Le problème n’est pas de taxer “les riches”, mais aussi tout le monde…

Du côté francophone, on assiste à une surenchère entre des partis de gauche à propos d’un impôt qu’ils appellent “sur la fortune”, ou encore “sur le capital”. Cela impressionne évidemment beaucoup plus que de dire qu’il s’agit d’un impôt sur… l’épargne. Dans le langage de ces idéologues, on accepte peut-être que l’épargne est une vertu, mais le capital est par définition l’ennemi, tandis que le mot “fortune” permet d’activer le sentiment d’envie, malheureusement fort répandu. Ce simple changement de vocabulaire est utilisé comme un atout pour convaincre l’électeur.

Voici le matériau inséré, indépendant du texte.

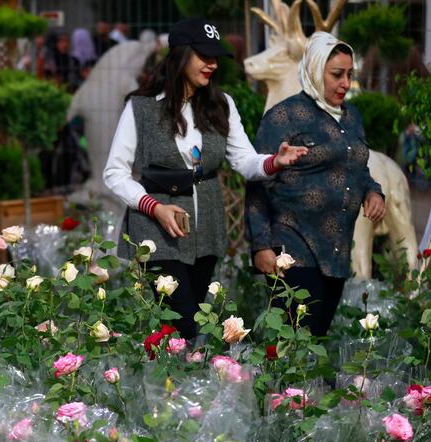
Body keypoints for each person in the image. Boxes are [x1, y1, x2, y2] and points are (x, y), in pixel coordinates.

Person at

Reste que pour déterminer ce qu’est une “fortune”, les partis, même à gauche, ne sont pas d’accord. Ecolo se montre, comme souvent, le plus taxateur, en considérant comme “fortunée” ou “riche” une personne possédant plus d’un million d’euros, outre l’habitation personnelle et l’instrument de travail. Ce montant passe à 1.250.000 euros pour le Parti socialiste, tandis qu’étonnamment, les communistes du PTB, qui s’imaginent peut-être recueillir quelques voix dans la classe moyenne, fixent le seuil de la richesse à… 5 millions d’euros, en arguant, d’une manière à peu près exacte, que ceux qui possèdent plus que ce montant, figurent dans les “1 % les plus riches”.

Dans tous les cas, personne ne s’intéresse à la manière dont cette prétendue “fortune” a été construite. Etymologiquement, la “fortune” (fortuna, en latin) qui veut dire chance, laisse entendre qu’elle devrait provenir du hasard, alors que ce n’est probablement le cas que des rares vainqueurs au Lotto.

Economiquement, aujourd’hui, les fortunes proviennent pour l’essentiel du travail et accessoirement de donations reçues et d’héritages. Ceux-ci sont déjà soumis à un très important impôt sur la fortune, dénommé les “droits de succession”.


ll ne faut pas croire ceux qui disent que l’impôt sur la fortune permettra de réduire d’autres impôts. Cela n’est jamais arrivé.

--Typhanie Afschrift, Avocate fiscaliste, professeure ordinaire à l’ULB


Lesquels sont perçus à des taux prohibitifs, allant, entre parents et enfants ou entre conjoints, jusqu’à 30 % pour une part de plus de 500.000 euros, et, entre personnes non apparentées, jusqu’à … 80 %. Le problème est que ces taux, définis pour la première fois en 1936, sont applicables à des tranches qui n’ont, volontairement, jamais été indexées, de sorte qu’un héritage composé d’une maison de la classe moyenne est imposé comme autrefois celui d’une personne richissime. En tout cas, en retenant de tels taux, et en tenant compte d’une génération de 30 ans, cela implique déjà un impôt sur la fortune moyen de 1 % par an, perçu à chaque décès.
Ce n’est pas rien.

C’est ici qu’apparaît le vrai problème de l’impôt sur l’épargne que l’on veut faire voter dans certains partis wallons, et beaucoup moins en Région flamande. En soi, il n’y a rien de plus anormal à imposer du capital statique que des revenus pouvant provenir du travail ou d’investissements. Le problème, c’est que cet impôt que l’on veut percevoir s’ajouterait à la masse énorme d’impositions dont les résidents belges font déjà l’objet. Rappelons tout de même que nous ne sommes pas loin d’un niveau de taxation correspondant à 50 % du PIB.

Il ne faut évidemment pas croire ceux qui disent que l’impôt sur la fortune permettra de réduire d’autres impôts. Cela n’est jamais arrivé : les impôts ne cessent de s’ajouter, surtout lorsque l’on a un déficit de 20 milliards par an à combler. Certains pays vivent bien, sans confrontations, l’existence d’un impôt sur la fortune de l’ordre de 0,5 ou 1 %.

Mais leur niveau global de taxation n’est pas comparable à celui de la Belgique. Le problème n’est pas de taxer “les riches”, mais de taxer les riches et aussi tout le monde.